O ano é 2103 e novas linhas de metrô estão sendo construídas desde meados de 2026. As bitolas EC4003, versão de 2050, período em que foram adquiridas por Frederico V. Schirmer, engenheiro responsável pela implementação da linha Noroeste, entraram em desuso 20 anos depois de sua aquisição. Uma geração inteira não conheceu o uso desse maquinário. Sua construção e a posterior inutilização foram vistas apenas pelos trabalhadores contratados pela empresa ganhadora do concurso. Não teve corte de fita e tampouco foto para coluna social, as bitolas EC4003 caíram no esquecimento sem mesmo terem sua vida reconhecida.









Clube dos Notívagos

Na semana passada flagraram um grupo de javalis em busca de comida numa rua de Barcelona, na calada da noite. É um novo costume que desenvolveram entre eles: “assim a gente não precisa passar pela desagradável situação de lidar com um humano no meio do caminho”. Por terem tido seus territórios invadidos, já não podem mais evitar os humanos no espaço e agora os evitam no tempo.
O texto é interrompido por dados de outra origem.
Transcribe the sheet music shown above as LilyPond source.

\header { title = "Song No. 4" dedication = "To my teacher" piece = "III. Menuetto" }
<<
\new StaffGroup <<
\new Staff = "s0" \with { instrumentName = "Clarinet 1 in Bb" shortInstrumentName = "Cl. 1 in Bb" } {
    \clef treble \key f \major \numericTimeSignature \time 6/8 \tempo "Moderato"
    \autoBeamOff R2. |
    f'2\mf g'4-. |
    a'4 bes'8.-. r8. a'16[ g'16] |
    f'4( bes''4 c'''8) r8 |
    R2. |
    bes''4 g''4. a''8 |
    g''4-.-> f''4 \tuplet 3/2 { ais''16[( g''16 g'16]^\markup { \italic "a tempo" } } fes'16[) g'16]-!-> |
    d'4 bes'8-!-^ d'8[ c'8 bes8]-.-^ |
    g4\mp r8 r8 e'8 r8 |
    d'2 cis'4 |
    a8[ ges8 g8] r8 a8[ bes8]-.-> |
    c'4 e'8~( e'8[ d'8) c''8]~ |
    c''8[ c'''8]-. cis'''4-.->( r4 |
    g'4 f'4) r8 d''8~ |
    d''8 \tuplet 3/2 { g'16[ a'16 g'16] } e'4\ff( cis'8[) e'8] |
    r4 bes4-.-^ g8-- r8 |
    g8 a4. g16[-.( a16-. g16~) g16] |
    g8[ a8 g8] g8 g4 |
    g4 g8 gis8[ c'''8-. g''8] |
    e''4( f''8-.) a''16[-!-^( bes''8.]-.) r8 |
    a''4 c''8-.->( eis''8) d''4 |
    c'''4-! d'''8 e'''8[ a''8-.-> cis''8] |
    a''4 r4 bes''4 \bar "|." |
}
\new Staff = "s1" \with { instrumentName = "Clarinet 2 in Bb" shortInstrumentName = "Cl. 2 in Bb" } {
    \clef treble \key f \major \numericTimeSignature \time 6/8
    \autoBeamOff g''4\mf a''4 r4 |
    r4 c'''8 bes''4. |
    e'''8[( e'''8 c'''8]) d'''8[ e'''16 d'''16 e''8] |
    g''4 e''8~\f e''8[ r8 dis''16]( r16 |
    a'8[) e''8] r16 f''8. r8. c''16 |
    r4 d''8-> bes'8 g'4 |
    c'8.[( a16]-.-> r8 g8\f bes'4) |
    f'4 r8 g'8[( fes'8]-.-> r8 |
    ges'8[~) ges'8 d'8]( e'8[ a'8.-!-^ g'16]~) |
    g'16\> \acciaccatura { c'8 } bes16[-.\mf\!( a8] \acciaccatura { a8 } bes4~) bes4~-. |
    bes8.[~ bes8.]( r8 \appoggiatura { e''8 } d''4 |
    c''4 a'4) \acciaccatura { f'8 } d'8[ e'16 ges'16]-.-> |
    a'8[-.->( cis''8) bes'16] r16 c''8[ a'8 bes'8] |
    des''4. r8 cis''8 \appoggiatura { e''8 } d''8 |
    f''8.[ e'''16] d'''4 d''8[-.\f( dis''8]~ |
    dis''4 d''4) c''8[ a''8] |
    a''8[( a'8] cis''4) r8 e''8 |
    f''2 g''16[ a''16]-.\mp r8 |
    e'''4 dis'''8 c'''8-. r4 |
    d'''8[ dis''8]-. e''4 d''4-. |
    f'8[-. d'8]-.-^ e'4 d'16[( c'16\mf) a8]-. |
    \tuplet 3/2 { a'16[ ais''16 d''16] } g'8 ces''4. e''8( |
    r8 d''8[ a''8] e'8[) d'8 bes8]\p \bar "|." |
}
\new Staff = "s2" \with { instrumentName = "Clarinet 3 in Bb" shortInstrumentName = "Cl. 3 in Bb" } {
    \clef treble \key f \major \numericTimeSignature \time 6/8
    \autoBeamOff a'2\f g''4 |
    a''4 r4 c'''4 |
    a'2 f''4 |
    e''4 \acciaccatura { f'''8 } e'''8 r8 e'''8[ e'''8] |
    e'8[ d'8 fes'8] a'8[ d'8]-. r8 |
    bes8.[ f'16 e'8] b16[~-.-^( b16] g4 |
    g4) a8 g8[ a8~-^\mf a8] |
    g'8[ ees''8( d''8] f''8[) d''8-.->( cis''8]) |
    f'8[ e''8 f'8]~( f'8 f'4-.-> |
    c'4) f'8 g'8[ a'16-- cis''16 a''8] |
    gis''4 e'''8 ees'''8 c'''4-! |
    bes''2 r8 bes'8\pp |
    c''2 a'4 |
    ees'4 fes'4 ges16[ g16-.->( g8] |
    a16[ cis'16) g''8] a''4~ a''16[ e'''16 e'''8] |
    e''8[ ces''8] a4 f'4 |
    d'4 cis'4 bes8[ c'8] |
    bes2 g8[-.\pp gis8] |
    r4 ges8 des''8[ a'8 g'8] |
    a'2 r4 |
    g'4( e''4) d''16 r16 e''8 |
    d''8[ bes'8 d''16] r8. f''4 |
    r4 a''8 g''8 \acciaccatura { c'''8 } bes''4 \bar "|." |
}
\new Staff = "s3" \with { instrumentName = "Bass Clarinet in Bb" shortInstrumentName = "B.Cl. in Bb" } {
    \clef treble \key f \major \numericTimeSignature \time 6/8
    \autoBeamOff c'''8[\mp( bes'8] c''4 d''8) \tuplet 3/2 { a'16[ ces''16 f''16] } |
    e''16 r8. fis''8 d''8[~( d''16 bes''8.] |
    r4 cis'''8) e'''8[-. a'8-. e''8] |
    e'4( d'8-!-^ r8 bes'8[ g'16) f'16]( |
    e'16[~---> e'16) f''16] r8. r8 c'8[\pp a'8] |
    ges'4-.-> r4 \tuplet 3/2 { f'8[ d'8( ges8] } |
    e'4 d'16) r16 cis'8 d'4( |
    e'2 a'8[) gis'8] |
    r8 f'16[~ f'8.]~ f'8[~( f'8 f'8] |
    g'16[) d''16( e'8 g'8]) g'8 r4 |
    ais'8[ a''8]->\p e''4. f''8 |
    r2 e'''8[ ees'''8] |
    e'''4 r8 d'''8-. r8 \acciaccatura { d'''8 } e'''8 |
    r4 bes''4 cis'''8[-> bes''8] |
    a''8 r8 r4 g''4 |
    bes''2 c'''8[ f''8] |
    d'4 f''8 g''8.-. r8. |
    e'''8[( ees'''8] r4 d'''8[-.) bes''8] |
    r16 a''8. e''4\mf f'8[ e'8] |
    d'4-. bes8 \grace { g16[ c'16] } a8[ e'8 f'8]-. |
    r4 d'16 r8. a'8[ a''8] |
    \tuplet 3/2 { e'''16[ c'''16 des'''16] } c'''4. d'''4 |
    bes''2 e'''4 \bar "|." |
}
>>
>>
Alteraram suas rotinas e não saem mais das tocas durante o dia, só à noite, quando já certificados de que não serão incomodados. Motivados por essa novidade que havia se espalhado silenciosamente, 4 meses antes, entre os membros de um chamado “Clube dos Notívagos”, cinco publicitários resolveram lançar um novo produto: os parklets invisíveis. O produto foi lançado faz 3 semanas e já é um sucesso, agora os humanos podem observar os animais de camarote sem que sejam notados.








Máquina Supersônica

O artefato foi desenvolvido em colaboração por diversos especialistas – artistas, arquitetos e cientistas –, e seu uso está em fase de testes em seres humanos. Os efeitos colaterais presentes até o momento são estes: aparecimento de escamas na lateral do abdome, zumbido nos ouvidos como se fossem sirenes e profunda tristeza no período matutino. O que se espera é que em 5 anos o maquinário esteja pronto para ser comercializado em larga escala. A fila para a compra do produto já chega a 7 meses de espera. Note que seu uso está condicionado a épocas de alta temperatura.